→ DOCUMENT SEGMENT:
=== Section Start ===

The Denver Broncos can dance around the topic all they want. I refuse to.
Chad Kelly has earned second-string quarterback snaps. Now. Period.
He hasn't had the most head-turning training camp, no. He's not fully polished or perhaps merely halfway refined. He's a former seventh-round draft pick coming off multiple surgeries and yet to take a single meaningful snap in the NFL.
But Kelly is also something that his competitor, Paxton Lynch, isn't.
“He’s a playmaker. He’s always been a playmaker," Broncos head coach Vance Joseph said. "You watch his college tape two years ago, he just makes plays. It doesn’t always look pretty, but he just makes plays.”
This reputation was on display Sunday during the first scrimmage of camp. With Case Keenum and the starting offense floundering, and Lynch wholly unimpressive if not calamitous, Kelly entered with the threes and immediately brought a spark, completing a pair of beautifully-thrown touchdown passes to Jordan Leslie and Mark Chapman, respectively. He even sacrificed himself on a downfield block for running back De'Angelo Henderson during an ensuing "series."

=== Section End ===

→ MATERIAL PROVIDED:
=== Section Start ===

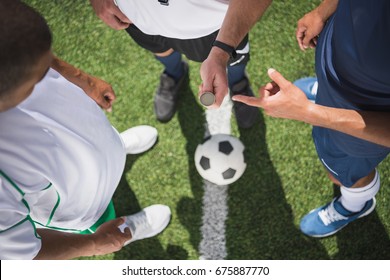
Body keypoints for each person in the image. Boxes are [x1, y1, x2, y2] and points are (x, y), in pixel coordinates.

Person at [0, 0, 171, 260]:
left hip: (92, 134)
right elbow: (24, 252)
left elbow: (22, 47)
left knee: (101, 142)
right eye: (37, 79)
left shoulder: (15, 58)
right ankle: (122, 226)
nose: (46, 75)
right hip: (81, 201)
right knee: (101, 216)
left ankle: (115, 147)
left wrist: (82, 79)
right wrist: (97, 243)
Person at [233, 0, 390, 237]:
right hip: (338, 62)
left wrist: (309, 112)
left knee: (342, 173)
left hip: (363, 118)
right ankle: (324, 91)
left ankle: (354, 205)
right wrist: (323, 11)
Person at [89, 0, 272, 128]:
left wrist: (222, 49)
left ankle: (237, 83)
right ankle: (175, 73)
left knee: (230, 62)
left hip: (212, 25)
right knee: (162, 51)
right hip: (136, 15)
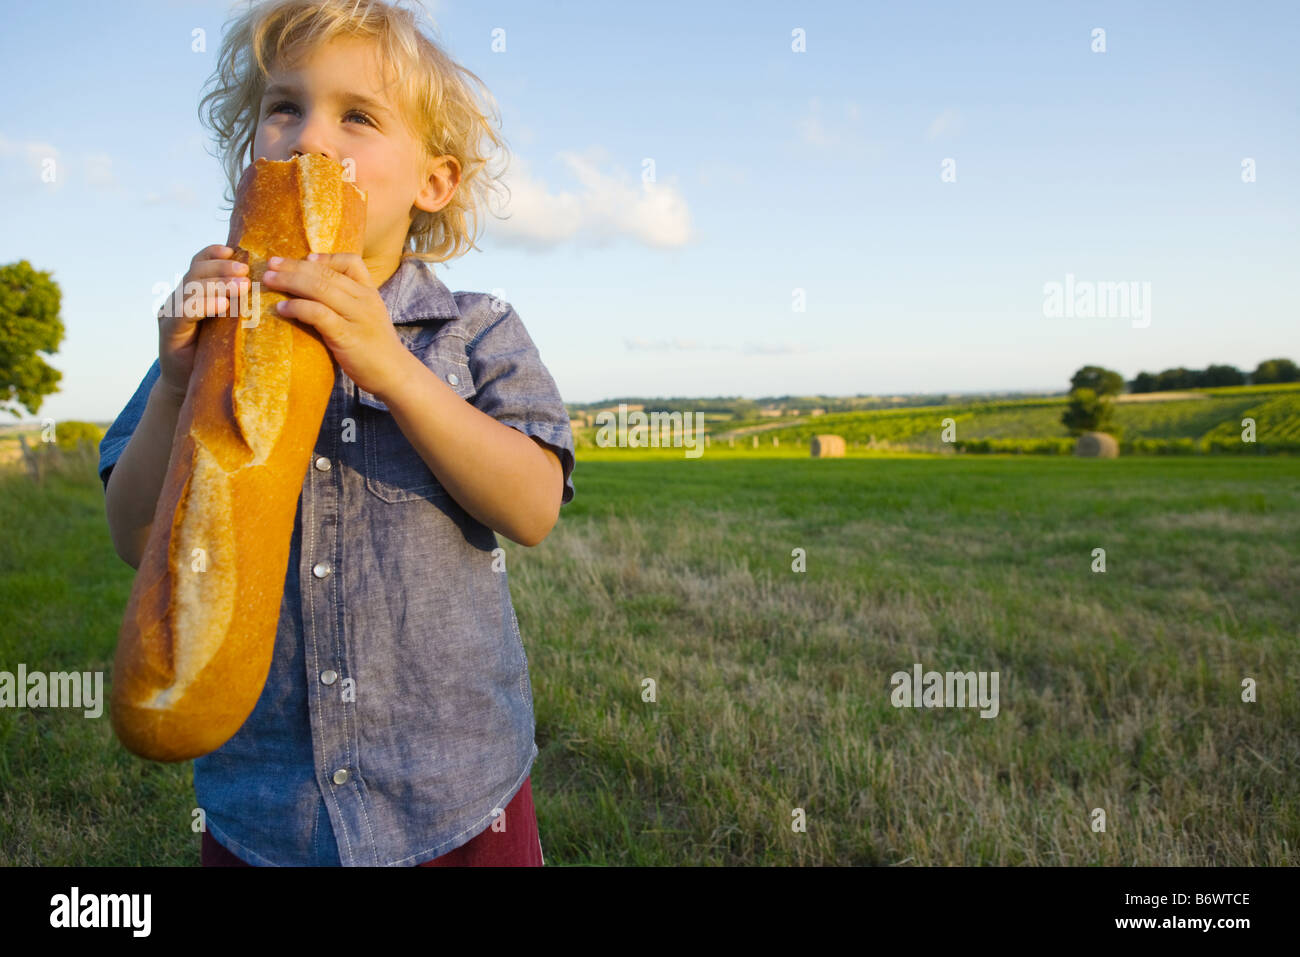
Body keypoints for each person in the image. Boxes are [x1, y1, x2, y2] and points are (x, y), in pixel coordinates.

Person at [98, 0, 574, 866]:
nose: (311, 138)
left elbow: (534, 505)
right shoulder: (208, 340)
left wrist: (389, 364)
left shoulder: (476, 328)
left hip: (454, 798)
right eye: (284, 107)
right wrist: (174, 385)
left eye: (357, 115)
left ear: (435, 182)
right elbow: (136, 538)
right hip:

=== Section End ===

Reproduce everything from "The Denver Broncos" down to "Paxton Lynch, isn't." in the passage on Chad Kelly, putting "backup" in place of "second-string". The data plays no part in what comes next.

→ SOLUTION:
The Denver Broncos can dance around the topic all they want. I refuse to.
Chad Kelly has earned backup quarterback snaps. Now. Period.
He hasn't had the most head-turning training camp, no. He's not fully polished or perhaps merely halfway refined. He's a former seventh-round draft pick coming off multiple surgeries and yet to take a single meaningful snap in the NFL.
But Kelly is also something that his competitor, Paxton Lynch, isn't.